— ABOUT THIS TASK —
Tell how many lines contain the string "Terminal" in the material underneath; the reply is that number and no more.

— SUPPLIED RECORDS —
Segment Open

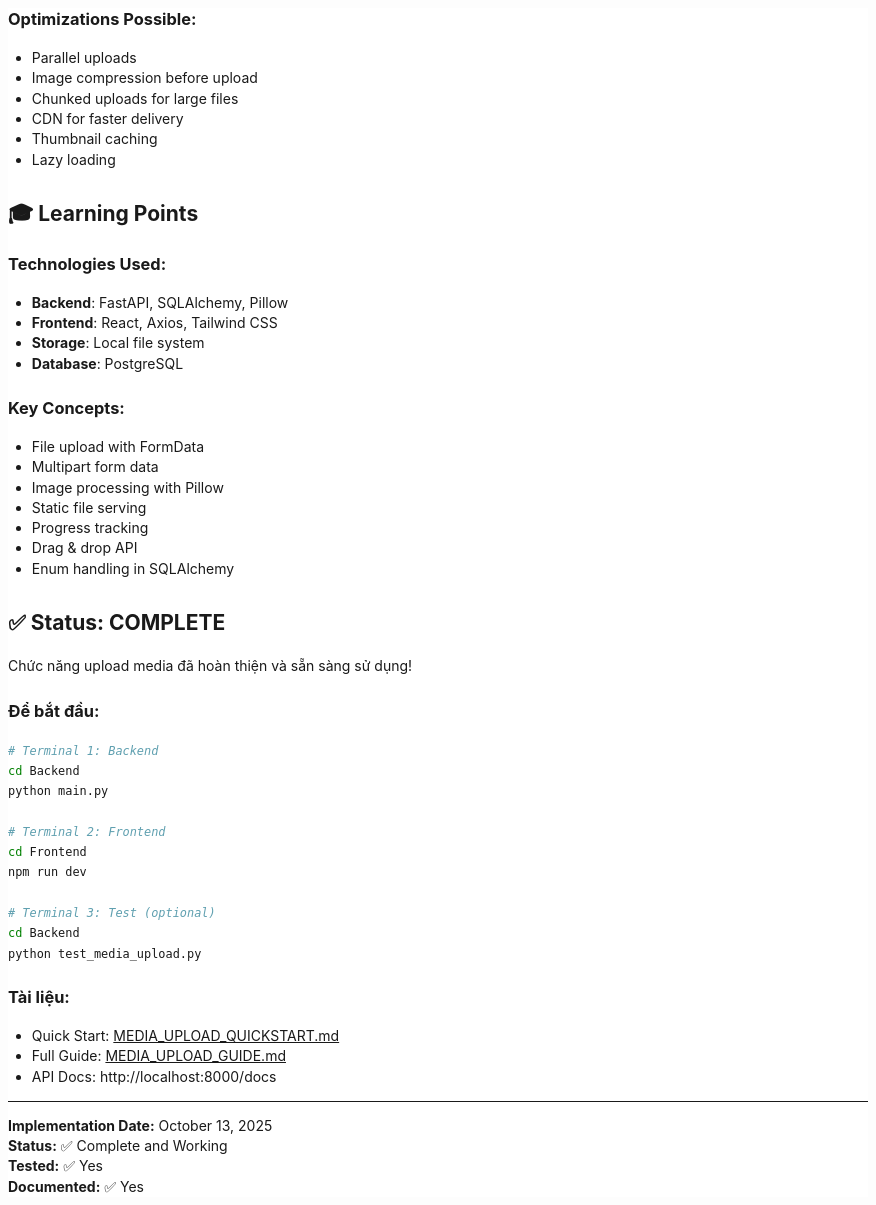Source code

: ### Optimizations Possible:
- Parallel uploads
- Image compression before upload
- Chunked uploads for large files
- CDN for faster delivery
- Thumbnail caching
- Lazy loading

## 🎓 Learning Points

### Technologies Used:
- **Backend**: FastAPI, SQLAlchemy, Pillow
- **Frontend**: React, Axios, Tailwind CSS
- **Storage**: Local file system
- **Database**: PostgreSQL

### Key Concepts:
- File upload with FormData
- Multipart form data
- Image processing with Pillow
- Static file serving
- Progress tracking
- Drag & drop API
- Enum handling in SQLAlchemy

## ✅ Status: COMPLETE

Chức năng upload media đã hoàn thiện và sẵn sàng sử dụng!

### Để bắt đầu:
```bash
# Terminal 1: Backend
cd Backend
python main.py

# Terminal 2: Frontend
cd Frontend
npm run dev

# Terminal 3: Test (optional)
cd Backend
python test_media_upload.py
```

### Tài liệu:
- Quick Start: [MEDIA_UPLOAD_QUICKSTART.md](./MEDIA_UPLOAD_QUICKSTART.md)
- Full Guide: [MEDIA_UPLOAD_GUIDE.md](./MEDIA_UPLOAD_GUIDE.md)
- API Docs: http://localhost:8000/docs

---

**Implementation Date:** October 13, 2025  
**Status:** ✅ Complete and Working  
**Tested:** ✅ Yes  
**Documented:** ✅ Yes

Segment Closed
Segment Open

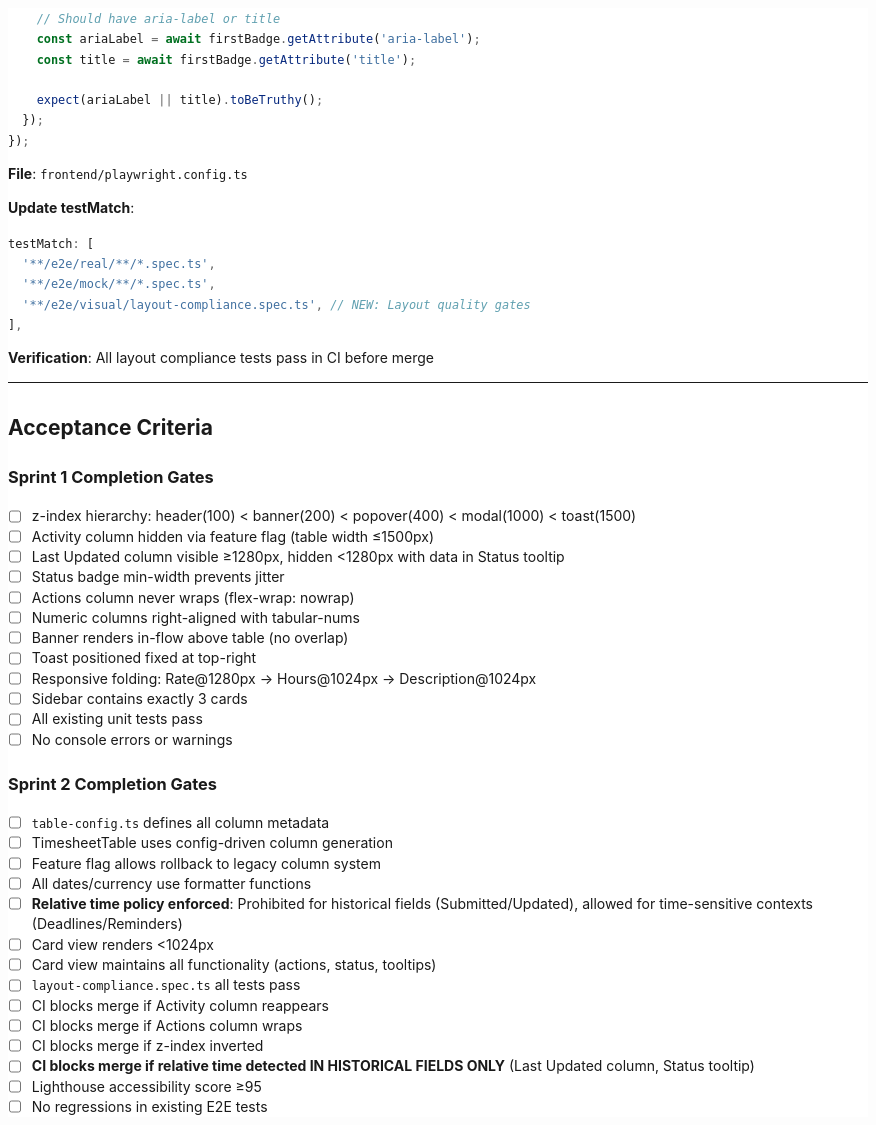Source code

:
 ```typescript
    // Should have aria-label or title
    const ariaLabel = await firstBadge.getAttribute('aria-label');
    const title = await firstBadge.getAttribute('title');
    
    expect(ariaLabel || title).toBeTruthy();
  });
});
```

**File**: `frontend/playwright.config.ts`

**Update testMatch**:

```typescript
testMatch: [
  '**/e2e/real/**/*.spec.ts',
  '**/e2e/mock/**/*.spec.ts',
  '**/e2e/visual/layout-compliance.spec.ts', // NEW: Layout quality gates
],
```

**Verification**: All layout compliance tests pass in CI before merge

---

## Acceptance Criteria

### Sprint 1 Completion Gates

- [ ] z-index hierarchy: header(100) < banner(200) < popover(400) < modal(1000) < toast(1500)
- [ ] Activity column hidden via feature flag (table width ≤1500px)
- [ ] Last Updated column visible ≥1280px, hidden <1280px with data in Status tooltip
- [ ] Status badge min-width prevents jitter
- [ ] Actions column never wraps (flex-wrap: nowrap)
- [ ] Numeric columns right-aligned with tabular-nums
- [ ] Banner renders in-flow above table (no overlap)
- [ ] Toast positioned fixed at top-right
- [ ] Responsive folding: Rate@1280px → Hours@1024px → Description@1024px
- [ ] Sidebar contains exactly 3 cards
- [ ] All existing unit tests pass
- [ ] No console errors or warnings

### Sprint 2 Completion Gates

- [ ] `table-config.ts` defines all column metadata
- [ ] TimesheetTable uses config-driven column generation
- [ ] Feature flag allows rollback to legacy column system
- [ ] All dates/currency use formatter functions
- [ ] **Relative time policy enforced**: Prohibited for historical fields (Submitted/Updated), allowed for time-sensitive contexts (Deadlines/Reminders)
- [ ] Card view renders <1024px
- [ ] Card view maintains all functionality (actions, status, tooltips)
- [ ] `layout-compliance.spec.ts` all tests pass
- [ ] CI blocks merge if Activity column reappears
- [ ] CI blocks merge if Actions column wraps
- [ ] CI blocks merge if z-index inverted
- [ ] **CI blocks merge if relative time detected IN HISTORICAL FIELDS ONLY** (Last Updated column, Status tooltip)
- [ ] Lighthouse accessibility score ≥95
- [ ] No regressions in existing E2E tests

Segment Closed

— OUTPUT —
3